Le coronavirus, heure de gloire des autocrates ?
Pour lutter contre le Covid-19, les Etats adoptent presque tous des mesures de restriction, qui limitent les libertés des citoyens. Certains pays vont plus loin que d'autres. Les journalistes se demandent si la lutte contre le virus sert de prétexte aux dictateurs pour élargir encore leur pouvoir ou si leur impuissance face au virus les desservira.
Des compétences illimitées
La pandémie constitue pour les dirigeants autoritaires le moment rêvé, affirme le chroniqueur Ivan Iakovyna sur le portail nv.ua :
«Regardons ce qui se passe par exemple aux Philippines, où par le passé déjà, le dictateur Rodrigo Duterte avait donné consigne à la police de tirer sur les trafiquants de drogue présumés. ... Le coronavirus lui a donné une nouvelle idée. Il a donné ordre à l'armée de tirer sur ceux qui ne respectent pas les consignes de la quarantaine. ... Il a commencé par envoyer les troupes tuer ceux qui manifestaient contre la pénurie de nourriture dans la ville de Quezon. ... Viktor Orbán rêve lui aussi, depuis des années, d'un pouvoir total. ... Avant même la crise, c'était le dirigeant le plus autoritaire de l'UE. Mais par le truchement de la pandémie, Orbán a obtenu de son Parlement ce dont il rêvait : l'équivalent des pouvoirs dévolus à un roi, et sans limitation dans le temps.»

EXERCICES:
1 - D'après le texte sur le coronavirus et les autocrates, qu'est-ce que Viktor Orbán a obtenu de son Parlement grâce à la pandémie ?
2 - Rédigez la suite du texte sur le coronavirus et les autocrates, s'il vous plaît.
Les items proviennent d'une autre source que le texte sur le coronavirus et les autocrates.

DONNÉES D'ENTRÉE:
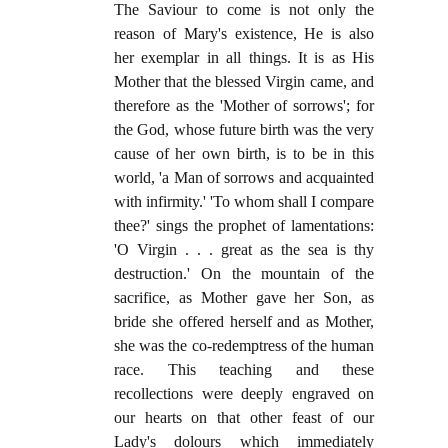
The Saviour to come is not only the
reason of Mary's existence, He is also
her exemplar in all things. It is as His
Mother that the blessed Virgin came, and
therefore as the 'Mother of sorrows'; for
the God, whose future birth was the very
cause of her own birth, is to be in this
world, 'a Man of sorrows and acquainted
with infirmity.' 'To whom shall I compare
thee?' sings the prophet of lamentations:
'O Virgin . . . great as the sea is thy
destruction.' On the mountain of the
sacrifice, as Mother gave her Son, as
bride she offered herself and as Mother,
she was the co-redemptress of the human
race. This teaching and these
recollections were deeply engraved on
our hearts on that other feast of our
Lady's dolours which immediately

RÉPONSES PAR EXERCICE:
1 - L'équivalent des pouvoirs dévolus à un roi, sans limitation dans le temps.

2 -
Le contrecoup de la censure et de la répression
L'obscurantisme et l'incompétence dans la lutte contre le virus pourrait faire tomber des régimes dictatoriaux, lit-on dans The Irish Times :
«Depuis les premiers jours de l'épidémie de coronavirus, les gouvernements autocratiques ont cherché à contrôler et à étouffer l'information sur la maladie. ... Une maladie des voies respiratoires contagieuse et potentiellement mortelle ne saurait être combattue avec le répertoire classique d'un dictateur. On ne peut ni l'abattre, ni l'enfermer ni en faire abstraction. Ceci n'a pas empêché certains gouvernements de recourir à d'anciennes stratégies. ... Mais aucune forme de censure ne protégera de ce terrible virus un Etat mal administré. Les autocrates qui essaient de dissimuler leurs propres erreurs et compromettent, ce faisant, leur propre peuple, paieront le prix fort.»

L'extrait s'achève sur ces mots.